DATA TO USE START
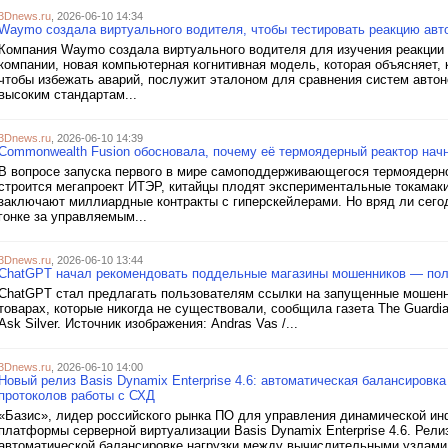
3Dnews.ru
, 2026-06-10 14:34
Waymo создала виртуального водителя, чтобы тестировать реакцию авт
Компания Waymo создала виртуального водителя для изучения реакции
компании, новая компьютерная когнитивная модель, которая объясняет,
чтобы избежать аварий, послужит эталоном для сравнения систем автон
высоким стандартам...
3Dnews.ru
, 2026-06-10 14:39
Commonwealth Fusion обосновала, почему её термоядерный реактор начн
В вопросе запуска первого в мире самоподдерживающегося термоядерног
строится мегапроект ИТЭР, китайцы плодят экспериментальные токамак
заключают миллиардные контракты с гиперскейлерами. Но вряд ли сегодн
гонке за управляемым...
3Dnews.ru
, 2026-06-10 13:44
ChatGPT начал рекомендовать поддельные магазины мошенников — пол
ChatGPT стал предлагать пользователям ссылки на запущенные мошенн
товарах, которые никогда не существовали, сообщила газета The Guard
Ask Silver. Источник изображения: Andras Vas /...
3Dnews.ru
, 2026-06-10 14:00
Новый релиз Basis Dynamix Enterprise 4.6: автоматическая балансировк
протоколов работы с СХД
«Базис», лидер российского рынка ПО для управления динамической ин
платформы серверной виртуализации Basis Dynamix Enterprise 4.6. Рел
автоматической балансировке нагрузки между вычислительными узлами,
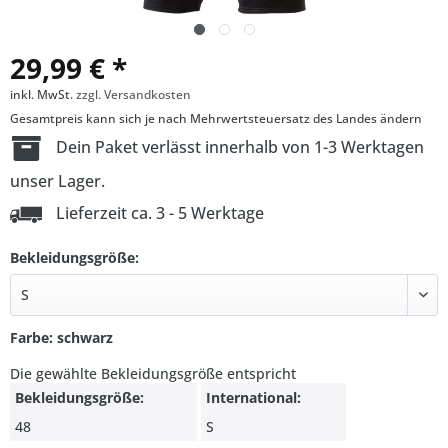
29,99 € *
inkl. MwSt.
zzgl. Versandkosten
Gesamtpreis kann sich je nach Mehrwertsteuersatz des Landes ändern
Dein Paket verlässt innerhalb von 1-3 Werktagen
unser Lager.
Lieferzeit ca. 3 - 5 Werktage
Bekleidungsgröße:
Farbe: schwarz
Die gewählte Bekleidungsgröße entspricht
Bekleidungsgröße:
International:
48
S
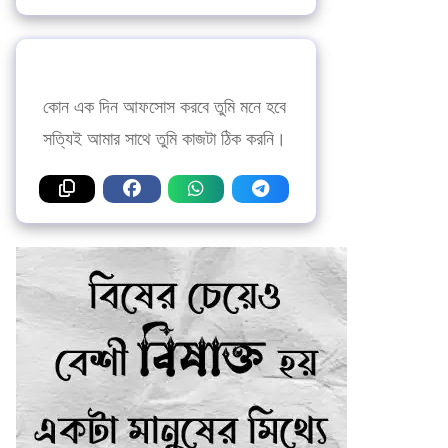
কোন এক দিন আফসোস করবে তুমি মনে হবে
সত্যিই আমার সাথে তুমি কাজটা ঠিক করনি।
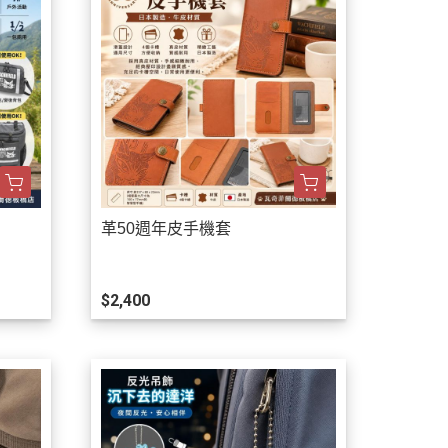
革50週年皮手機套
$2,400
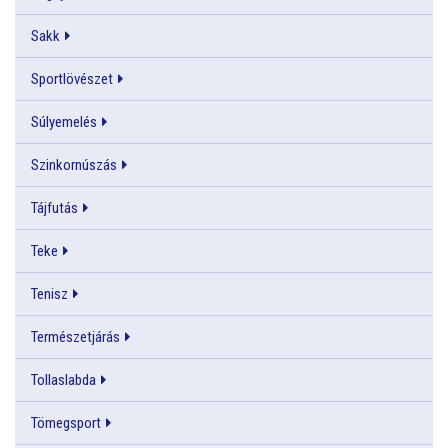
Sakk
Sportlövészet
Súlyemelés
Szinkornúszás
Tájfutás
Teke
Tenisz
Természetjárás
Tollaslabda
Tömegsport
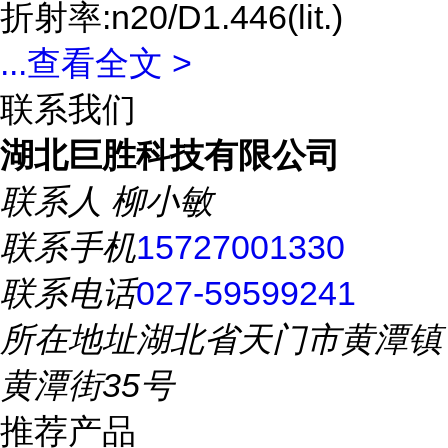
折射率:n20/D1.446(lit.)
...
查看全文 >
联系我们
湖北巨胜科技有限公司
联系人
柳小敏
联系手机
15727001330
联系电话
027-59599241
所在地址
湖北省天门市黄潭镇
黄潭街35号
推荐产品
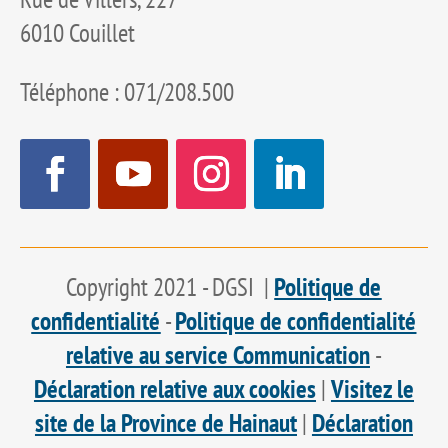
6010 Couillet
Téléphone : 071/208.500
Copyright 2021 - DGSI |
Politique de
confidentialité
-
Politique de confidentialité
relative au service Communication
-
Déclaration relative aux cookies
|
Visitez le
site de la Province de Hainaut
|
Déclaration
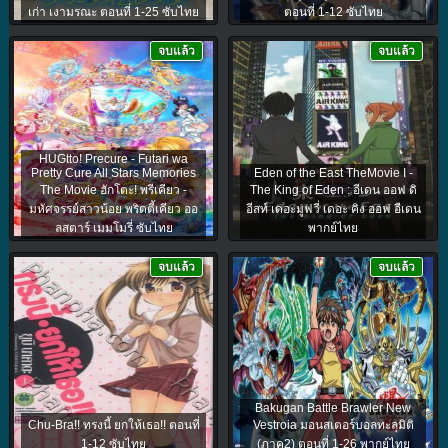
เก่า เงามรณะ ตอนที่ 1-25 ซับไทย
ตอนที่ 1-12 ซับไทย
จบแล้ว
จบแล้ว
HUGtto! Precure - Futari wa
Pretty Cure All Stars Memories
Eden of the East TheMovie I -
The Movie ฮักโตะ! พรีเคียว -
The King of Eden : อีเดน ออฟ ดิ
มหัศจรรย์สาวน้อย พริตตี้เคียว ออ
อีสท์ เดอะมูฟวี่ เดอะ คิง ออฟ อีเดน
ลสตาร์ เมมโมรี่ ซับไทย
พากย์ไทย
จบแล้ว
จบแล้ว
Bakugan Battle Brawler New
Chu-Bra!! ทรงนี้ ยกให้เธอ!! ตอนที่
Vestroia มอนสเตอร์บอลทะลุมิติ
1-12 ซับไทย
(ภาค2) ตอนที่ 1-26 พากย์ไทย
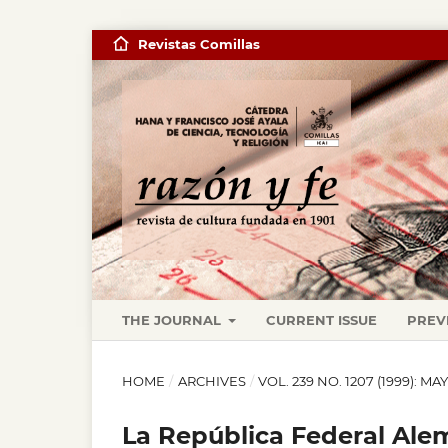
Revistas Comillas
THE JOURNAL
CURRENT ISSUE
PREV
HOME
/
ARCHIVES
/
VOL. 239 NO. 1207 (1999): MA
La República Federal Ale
DATA TO USE END
■ WHAT THIS TASK INVOLVES ■
Locate every line in the rows above that contains the string "Enterprise" and reproduce each such line in full.

■ THE ANSWER ■
Новый релиз Basis Dynamix Enterprise 4.6: автоматическая балансировк
платформы серверной виртуализации Basis Dynamix Enterprise 4.6. Рел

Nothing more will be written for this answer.